Dans le viseur de la chaîne, la formule «son prisme complotisme» dans le paragraphe suivant : «ThinkerView suscite pourtant un certain nombre d’agacements et de critiques, qui tiennent en large partie à son intervieweur. Celui qui se fait appeler Sky […] fait grincer quelques dents : sa façon tantôt nonchalante tantôt agressive de mener ses entretiens, son prisme complotiste ou son choix d’accueillir certaines personnalités controversées sont des critiques récurrentes à son égard, pas dénuées de vérité.»

« Les gens peuvent juger par eux-mêmes »

A CheckNews, Sky confirme sa volonté de porter plainte : «On s’est donnés les moyens, grâce à l’argent récolté d’avoir une cellule dédiée uniquement à cela. Dès que l’on nous crachera à la gueule désormais, ce sera plainte en diffamation.»

Celui qui affirme que ces critiques n’émanent que d’une partie «ultra-minoritaire de la gauche la plus radicale», assure avoir été «choqué» par la violence de certains messages reçus depuis quelques jours. «Ils sont encore plus agressifs que les mecs d’extrême droite.» Sur le procès en confusionnisme fait à son média depuis quelques jours sur les réseaux sociaux, il répond : «On essaye de faire parler tout le monde. On a essayé de créer un terrain neutre, pour que les gens échangent.»

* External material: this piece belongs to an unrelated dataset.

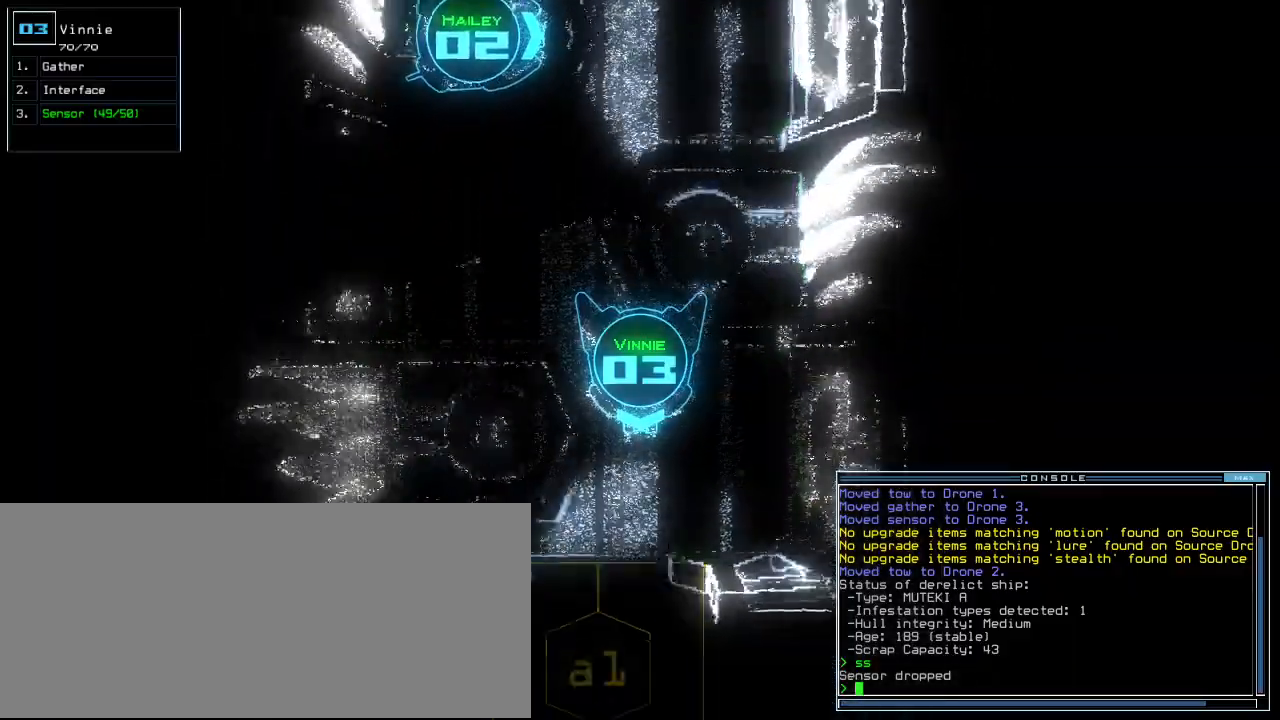
Gameplay with keyboard; each line is a JSON object with the keys held at the frame after it. "events" lists presses ("down") and releases ("up") of ".", "0", "1", "2", "3", "4", "5", "6", "7", "8", "9", "a", "b", "backspace", "c", "caps_lock", "comma", "ctrl_l", "ctrl_r", "d", "down", "e", "equals", "escape", "f", "f8", "g", "h", "i", "j", "k", "l", "left", "m", "minus", "n", "o", "p", "page_down", "page_up", "q", "quote", "r", "return", "right", "s", "semicolon", "shift_l", "shift_r", "space", "t", "tab", "tilde", "u", "up", "v", "w", "x", "y" and "z" between this image and that frame as [ms after this image, input, new state], when the widget could be followed in between. No other keys are recorded. Mouse input is not recorded.
{"keys": [], "events": [[360, "space", "down"], [360, "up", "up"], [460, "space", "up"]]}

Il ajoute : «Notre souci, c’est d’écouter tous les points de vue. Quelques jours après avoir reçu Laurent Obertone, on avait reçu Frédéric Penard, directeur des opérations de SOS Méditerranée, association européenne de sauvetage en haute mer. Mais ça, personne n’en parle.» Puis : «Ensuite, c’est aux gens de se faire leur propre opinion ; les gens peuvent juger par eux-mêmes.» C’est même cette vision des choses qui serait à l’origine du succès de la chaîne, selon son cofondateur : «Pourquoi a-t-on un si grand succès ? Parce qu’on ne prend pas les gens pour attardés, ou des gens qu’il faut éduquer, nous ne portons pas de discours moralisateur. Quand une personne travaille toute la journée, qu’elle rentre le soir crevée, et qu’elle a encore la capacité de s’informer, elle n’a pas envie de se faire moraliser.»

Pendant chacune des interviews, diffusées pour la plupart en direct, les internautes sont d’ailleurs invités à «fact-checker» l’invité. Ce fut notamment le cas pour Laurent Obertone, contredit sur plusieurs points lors de son passage chez ThinkerView.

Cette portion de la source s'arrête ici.